Michigan brewing company overcomes obstacles, keeps growing strong
By DAN NIELSEN
Traverse City Record Eagle
AP Member Exchange
TRAVERSE CITY– Joe Short hopes his two sons will take over the family business. But it may be awhile — they’re just 6 and 8 years old.
Short and his wife, Leah, own Short’s Brewing Company. He spoke at the February meeting of the Economic Club of Traverse City.
“We’ve literally been under construction since 2004,” Short said of the company’s Bellaire Brewpub.
That now occupies five storefronts along the town’s short main drag, and seats 460 customers. The company also operates a brewing facility in Elk Rapids.
The brewery so far has invested $5.7 million in equipment and $8.5 million in buildings in Bellaire and Elk Rapids, Short told the Traverse City Record Eagle . He projects $18.7 million in sales in 2018. That reflects 48,000 barrels of beer and 5,000 barrels of cider.
The company has experienced steady growth since Short set up shop in the former Bellaire Hardware Store in 2004. The company’s business structure has remained informal. There’s no official board of directors, Short said.

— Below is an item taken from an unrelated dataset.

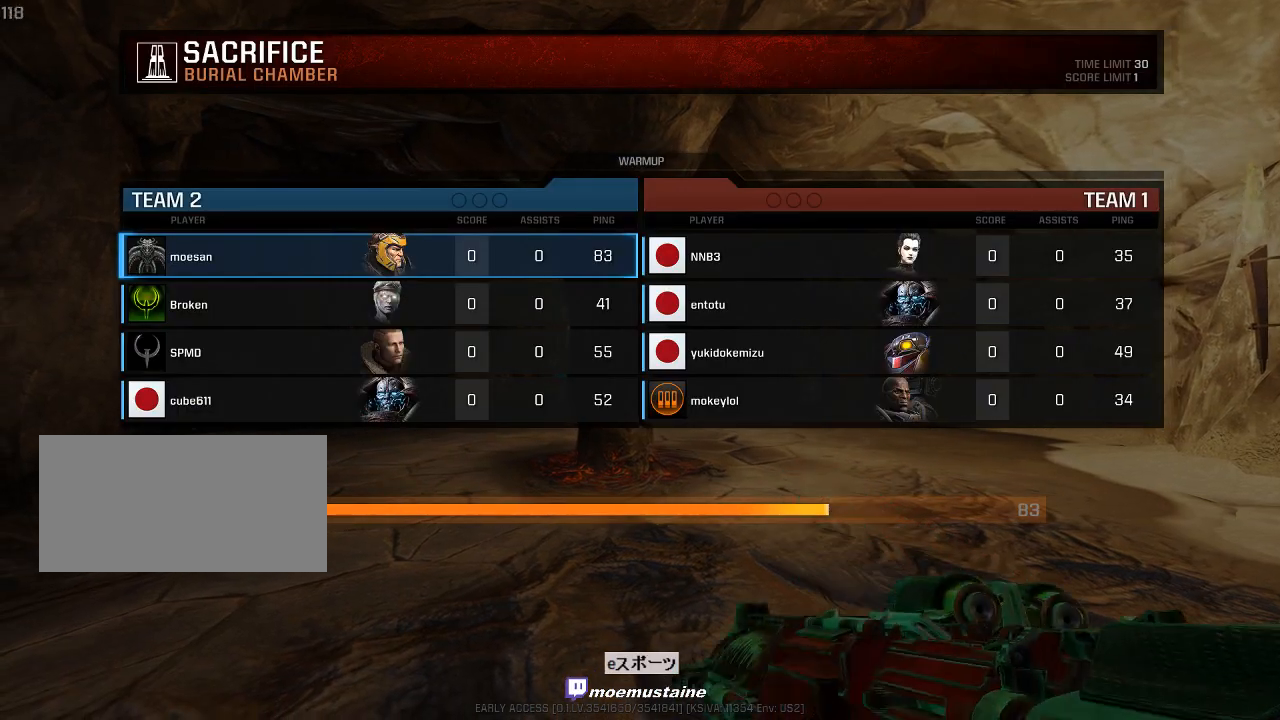
{"keys": [], "mouse": [], "events": []}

He, Leah and the company’s top managers make the decisions.
“I rolled into this town (Bellaire) without, really, much beyond a plan,” said Short, who grew up in Rapid City and graduated from Kalkaska High School. “Maybe we’ve been running a little fast and loose because a board of directors couldn’t keep up.”
The company just recently produced its first quarterly report.
“We’re gittin’ growed up a little,” Short said of the move toward formal business reporting.
Short’s decisions have molded the company into one of Michigan’s leading craft brewers. The road to business success has involved some curves.
Early on, the company lost a chunk of potential income when the Short’s crew struggled to find the source of something that was unintentionally changing the flavor of its signature Huma Lupa Licious brew. They thought they’d taken care of the problem several times, but repeated batches still didn’t taste right. After losing about $150,000 worth of product, Short said, they finally traced the problem to a leaking roof, which cost $90,000 to replace.
Though most of the affected beer was discarded, some of it was sold to a European distributor. The brew had a bit of a Belgian flavor, Short said.
The decision to sell beer outside Michigan was another curve thrown by Short when he reversed a longstanding commitment to sell only within the state. The move came after the company took a long, hard look at growth possibilities.
“You need to be nimble and smart and make good business decisions,” Short said.
The brewery still sells 80 percent of its products in Michigan.
Another curve was the 2017 decision to sell 19.9 percent of the company to the much larger The Lagunitas Brewing Company, of Petaluma, California. The ownership share was chosen, Short told members of the Economic Club, because 20 percent would have triggered more complicated paperwork.
“We’ve got somebody who actually knows more about this than we do,” Short said of Lagunitas. “It’s been super helpful from a distribution standpoint.”
The future looks bright for the company, Short said.
“My wife and me — this is a lifelong thing for us.”
He hopes his young sons may grow to enjoy the business as much as he does.
“Hopefully in another 20 years, they’ll be interested in this thing,” Short said.